----- Document section

Protestant reductionism of marriage to a civil institution, however, has suffered further secular reductionism. What the civil law in many Western countries brands as "marriage" shares but a name with what Christians – and certainly Catholics – understood by that name.
The Protestant "estate" of marriage, although primarily a civil thing, enjoyed divine sanction: what society today calls marriage neither acknowledges its author nor necessarily even appeals to Him.
Marriage traditionally took place before a religious minister, in recognition of the origins of marriage and in appeal to the support of Him who makes its yoke easier and burden lighter. Today, it occurs in many jurisdictions before an "officiant" whose authority depends on Form 123A and a fee. In some places, one doesn't even need a separate officiant: the parties can simply exchange vows to each other.
Lest revisionist Catholic theologians announce this reflects Catholic teaching (that the parties themselves minister the sacrament to each other), let us not forget that the whole reason the Church required marriage before a priest and witnesses as a condition for validity was to end the abuse of clandestine marriage. Today, some might just call it "privacy."

----------

#### [Request 1]
In the passage on marriage, what does the authority of today's "officiant" depend on?
#### [Request 2]
Retype word for word the part of the marriage passage that opens with the words containing "Protestant reductionism of" and closes with "by that name.".

----- Dataset content

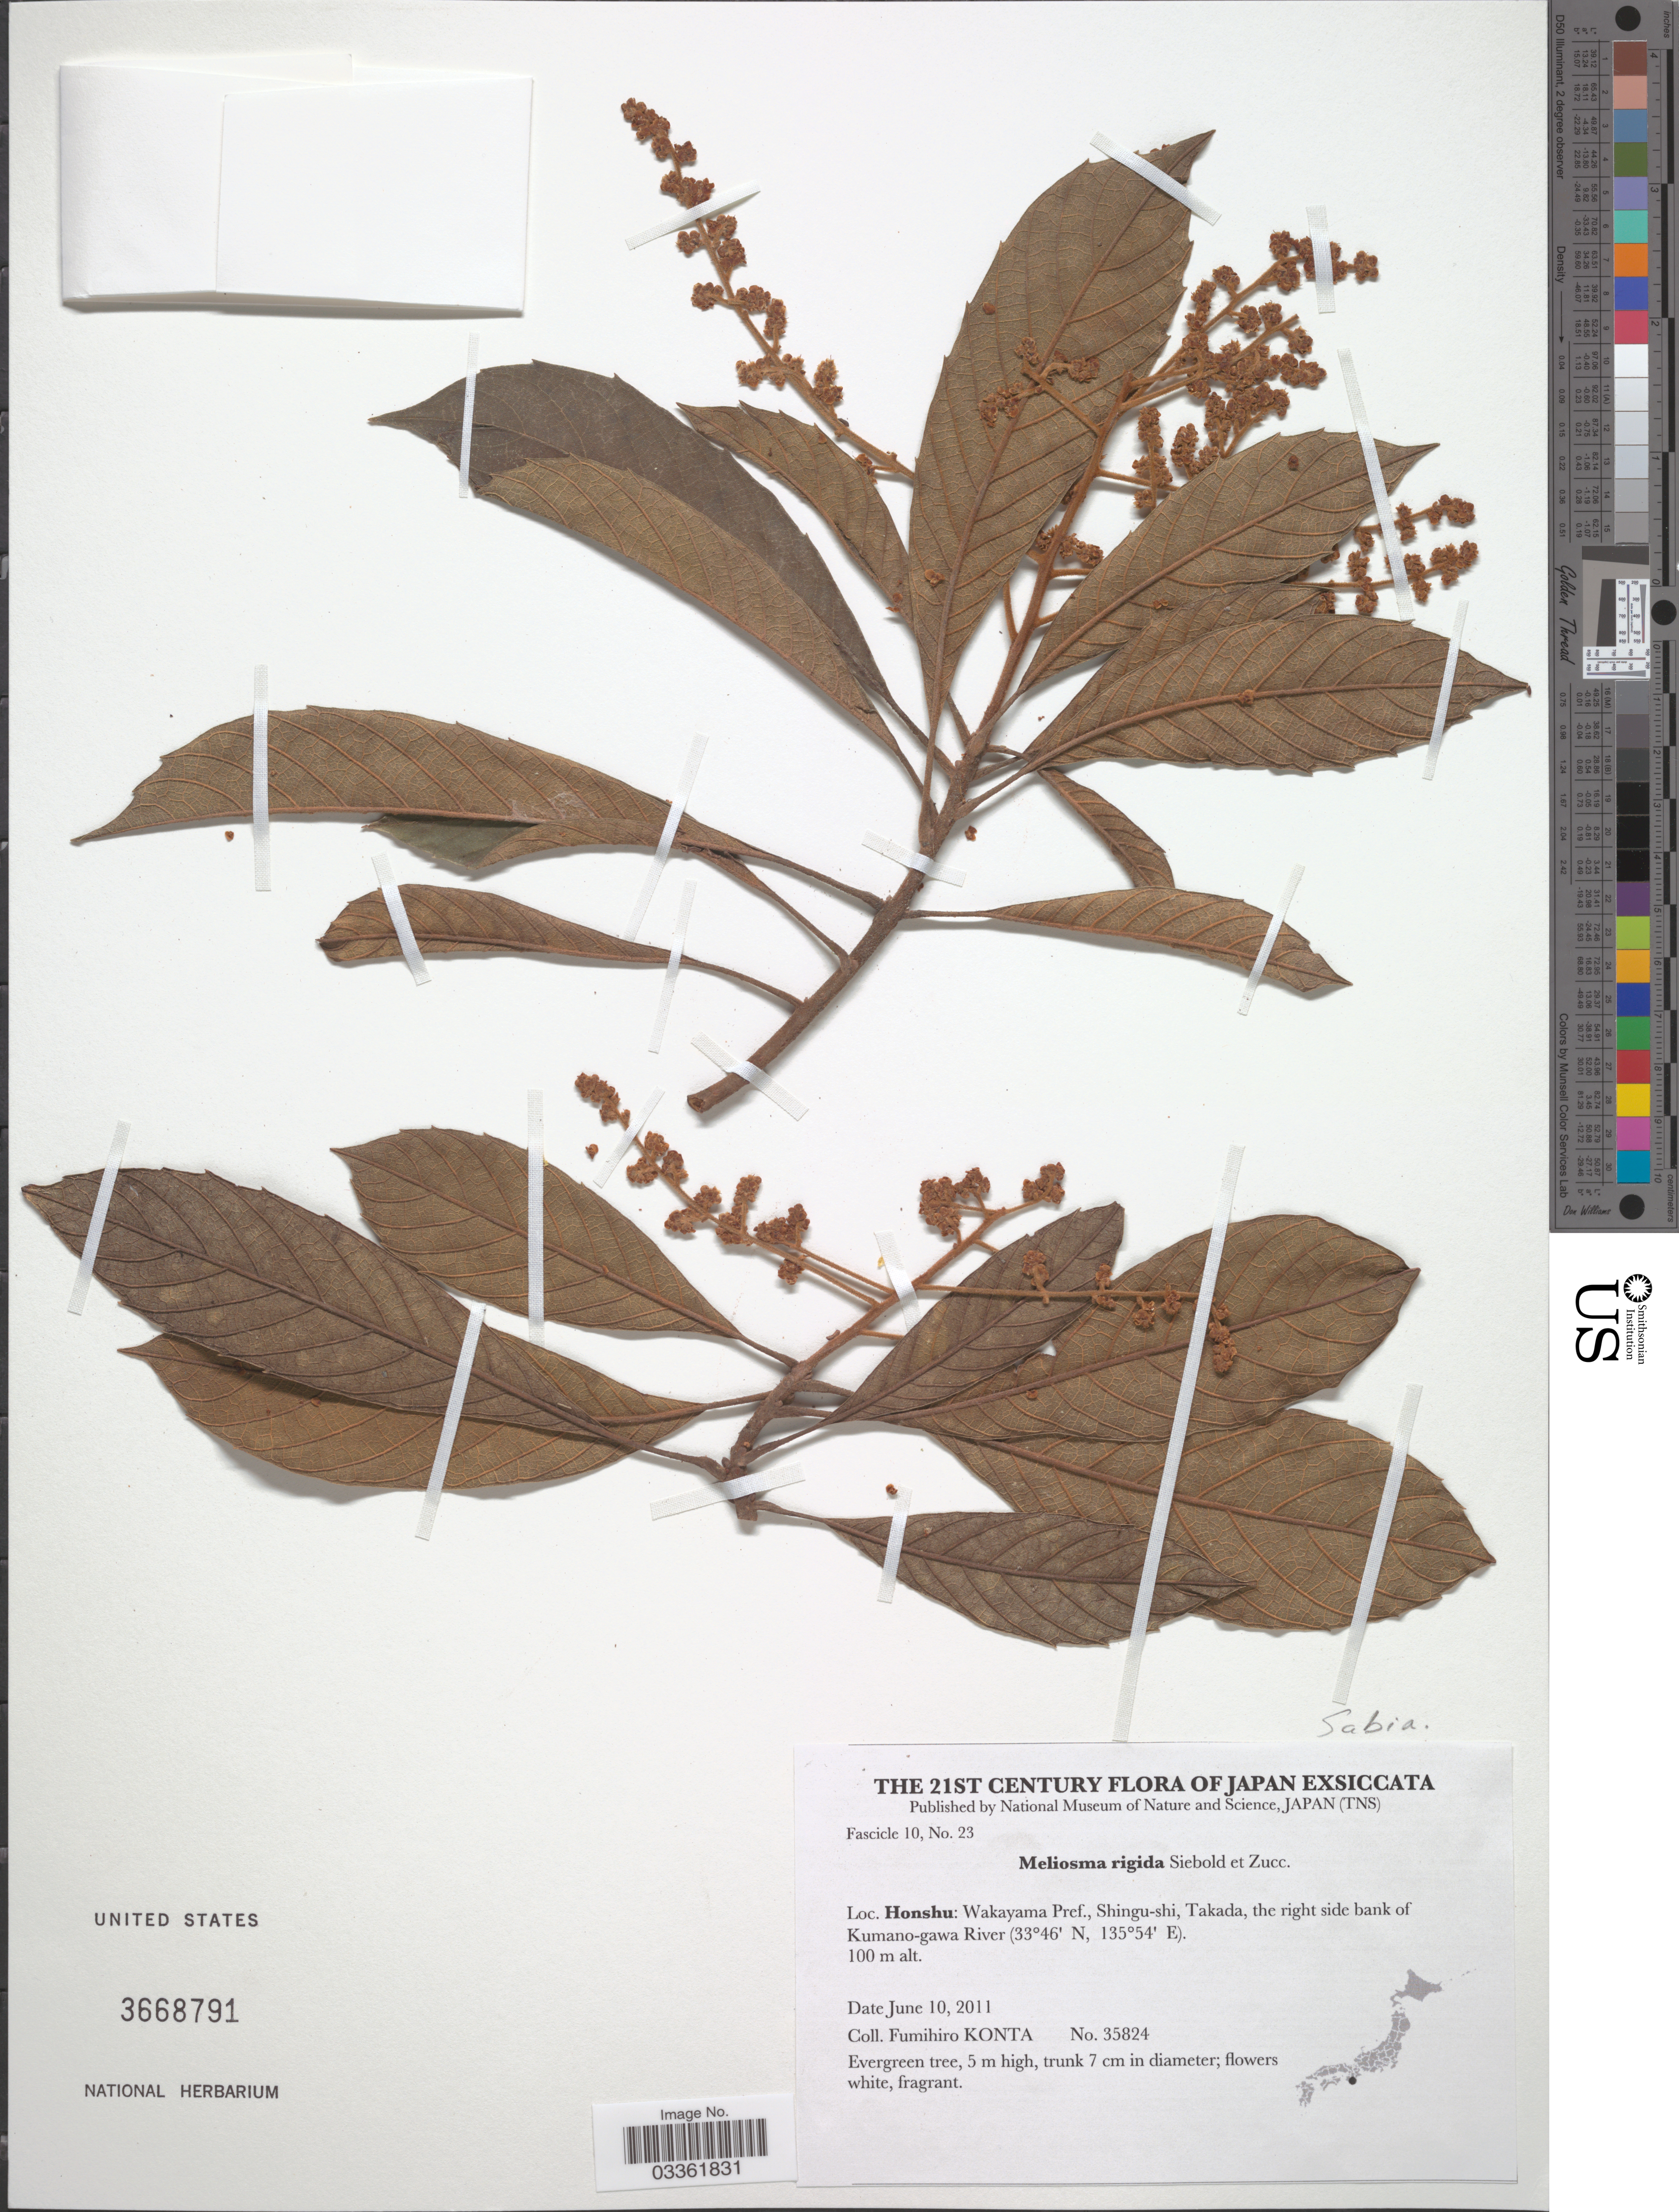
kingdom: Plantae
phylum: Tracheophyta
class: Magnoliopsida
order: Proteales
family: Sabiaceae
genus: Meliosma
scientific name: Meliosma rigida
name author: Siebold & Zucc.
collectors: F. Konta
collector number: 35824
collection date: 2011-06-10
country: Japan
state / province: Wakayama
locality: Honshu: Wakayama Pref., Shingu-shi, Takada, the right side bank of Kumano-gawa River.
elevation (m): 100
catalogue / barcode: US 3668791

----------

#### [Final result 1]
Form 123A and a fee.

#### [Final result 2]
Protestant reductionism of marriage to a civil institution, however, has suffered further secular reductionism. What the civil law in many Western countries brands as "marriage" shares but a name with what Christians – and certainly Catholics – understood by that name.